== Records to use
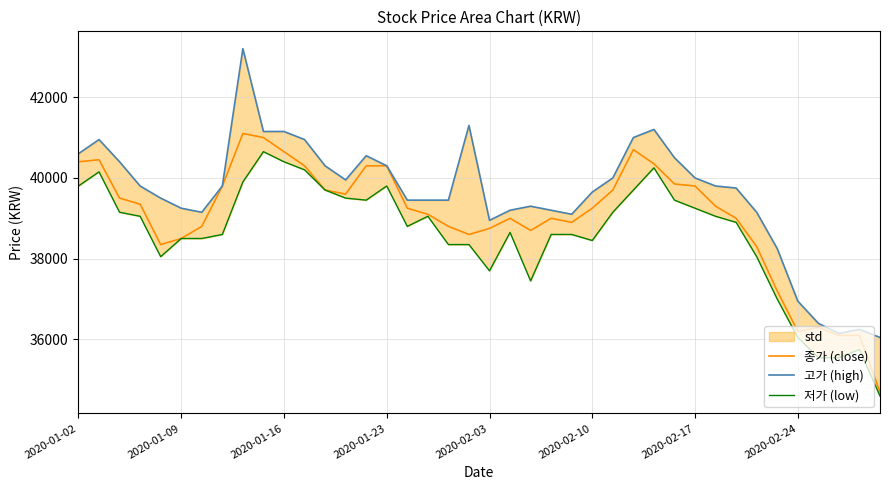

List the series in order of their peak value, lowest first.

저가 (low), 종가 (close), 고가 (high)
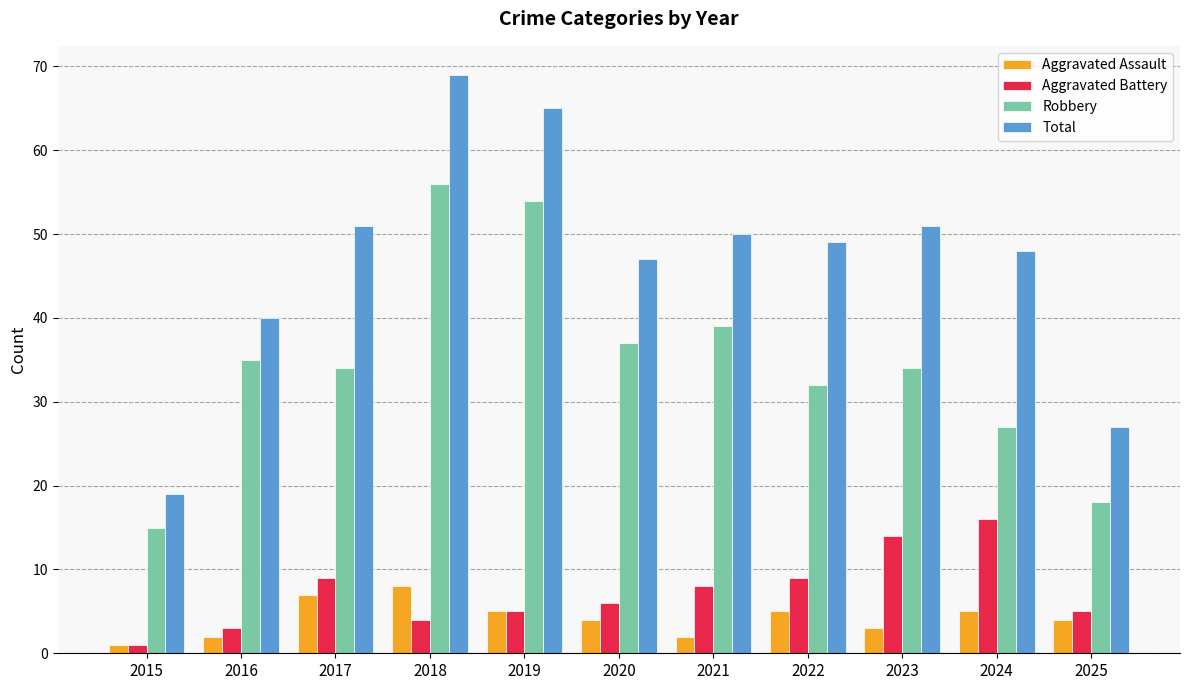

Is the value of Aggravated Assault at 2019 greater than the value of Robbery at 2020?

No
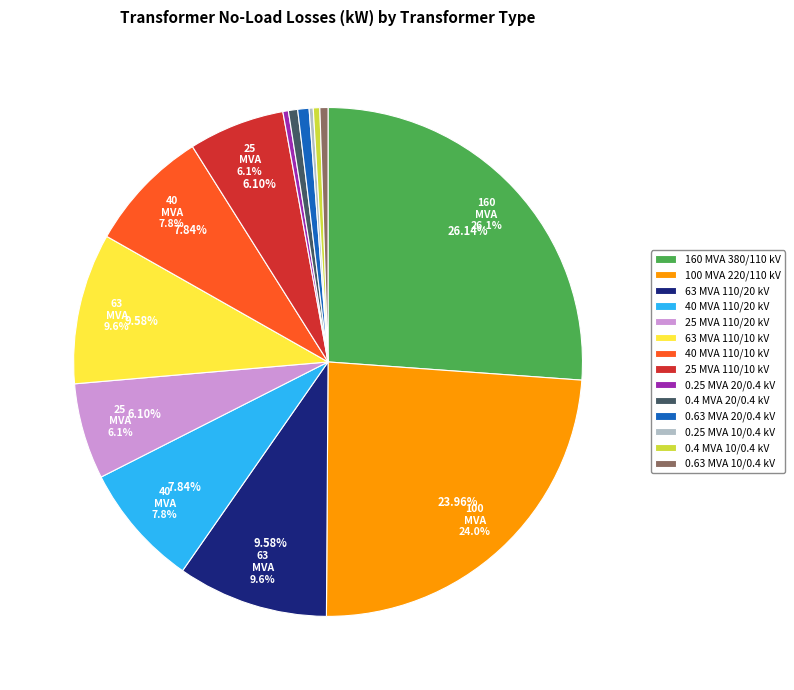

The 100 MVA 220/110 kV slice represents 24% of the pie. True or false?

True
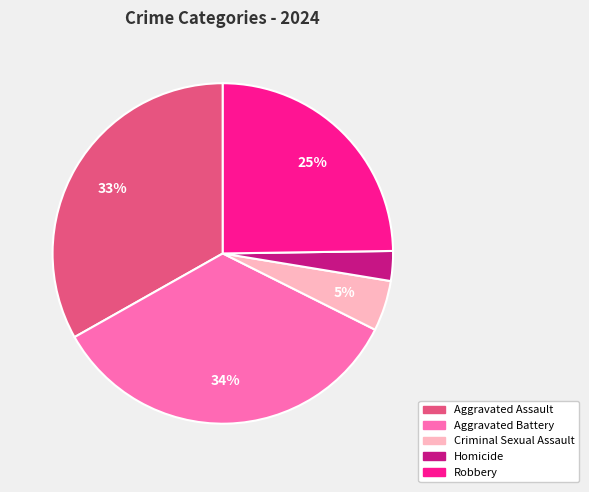

Does Aggravated Battery represent more than half of the total?

No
====
[Task description] Copy out every item above word for word, but leave out the pictures.

[Finished exercise]
List the series in order of their peak value, lowest first.

저가 (low), 종가 (close), 고가 (high)

Is the value of Aggravated Assault at 2019 greater than the value of Robbery at 2020?

No

The 100 MVA 220/110 kV slice represents 24% of the pie. True or false?

True

Does Aggravated Battery represent more than half of the total?

No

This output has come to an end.